Principaux renseignements

  • Les forces russes déploient activement plus de 20 types de robots terrestres en Ukraine.
  • Ce recours accru aux robots s’explique par le risque élevé que représentent les drones FPV le long de la ligne de front, rendant dangereux le déplacement des véhicules traditionnels.
  • Bien que des discussions sur l’intelligence artificielle aient lieu, tous les robots terrestres russes restent actuellement télécommandés, ce qui signifie un retard dans la mise en place d’une guerre entièrement autonome.

Les forces russes recourent de plus en plus aux robots terrestres dans le conflit avec l’Ukraine. Une analyse du centre d’analyse ukrainien StateWatch a identifié au moins 20 types différents de ces systèmes robotiques activement utilisés sur le champ de bataille.

Passage au déploiement opérationnel

Le rapport met en évidence un passage significatif des plateformes expérimentales au déploiement opérationnel. Des systèmes précédemment présentés, tels que l’Uran-9, la Platforma-M, le Marker et le Nerekhta, jouent désormais un rôle crucial dans la logistique, l’évacuation des blessés, la reconnaissance et l’appui-feu.

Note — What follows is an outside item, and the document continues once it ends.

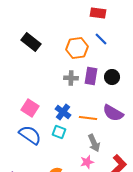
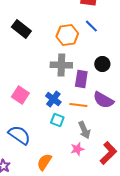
purple rectangle: (91, 76) -> (81, 79), moved
gray cross: (71, 78) -> (61, 65), size x1.5
cyan square: (59, 132) -> (57, 120), moved
blue semicircle: (30, 135) -> (19, 135), moved

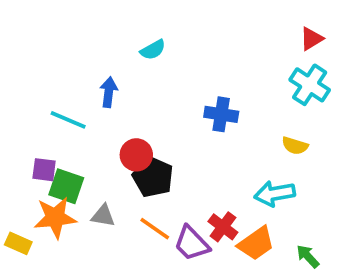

Cette utilisation accrue des robots terrestres s’explique par l’émergence d’une zone dangereuse le long de la ligne de front, fortement saturée de drones FPV, rendant les déplacements de véhicules traditionnels très risqués.

Transformation des méthodes de production

Les analystes de StateWatch constatent une transformation des méthodes de production, qui s’éloignent des usines de défense publiques au profit d’entreprises privées et de partenariats public-privé. Cette évolution devrait conduire à la production en série de ces systèmes robotiques entre 2024 et 2026.

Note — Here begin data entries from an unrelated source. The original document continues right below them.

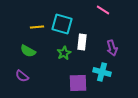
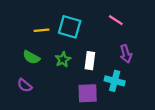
pink line: (103, 10) -> (116, 20), moved
white rectangle: (82, 42) -> (90, 61), moved
green star: (64, 53) -> (63, 60), moved

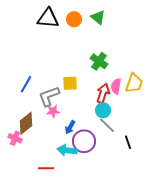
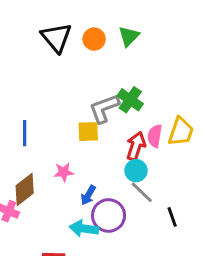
green triangle: (98, 17) -> (129, 36), turned 35
black triangle: (48, 18) -> (56, 38), turned 45
blue line: (26, 84) -> (25, 133), turned -30
gray L-shape: (49, 96) -> (104, 108), moved

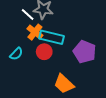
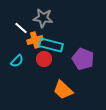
white line: (28, 14) -> (21, 28), moved
orange cross: (35, 32) -> (35, 40), turned 35

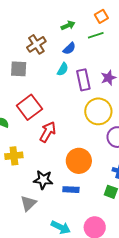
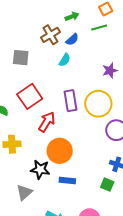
brown cross: (36, 44) -> (50, 35), moved
purple rectangle: (83, 80) -> (70, 101), moved
orange circle: (79, 161) -> (60, 151), moved

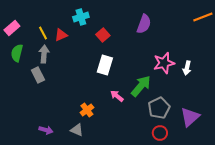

Parmi les robots les plus largement déployés figurent le Courier, le Varan, l’Impuls et l’Omich/Omich-2, les forces russes les recevant par lots allant de quelques dizaines à plusieurs centaines. Le développement de nouveaux systèmes de robots terrestres est soutenu par la Fondation russe pour la recherche avancée, un organisme souvent comparé à la DARPA américaine, ainsi que par la participation d’universités civiles et militaires.

Forte dépendance vis-à-vis des composants chinois

Malgré les discussions autour de l’intelligence artificielle, le rapport précise que tous les robots actuellement utilisés restent télécommandés. La transition vers une guerre robotique entièrement autonome n’a pas encore eu lieu.

Il est intéressant de noter que l’analyse révèle une forte dépendance vis-à-vis des composants chinois pour ces robots terrestres, notamment les moteurs électriques, les batteries, les contrôleurs, les caméras et les modules de communication. Il convient de souligner que ces chaînes d’approvisionnement recoupent largement celles utilisées pour les drones aériens.

Des informations ont également fait surface concernant le déploiement par les forces russes d’un système de lance-roquettes multiples improvisé monté sur un robot terrestre à chenilles. Connu sous le nom de « Kultivator », ce système serait exploité par le régiment de systèmes sans pilote Burevestnik et se compose d’un véhicule terrestre sans pilote à chenilles équipé de deux nacelles de roquettes aériennes UB-16-57, chacune contenant 16 tubes de lancement pour des roquettes non guidées S-5, permettant ainsi une salve de 32 roquettes.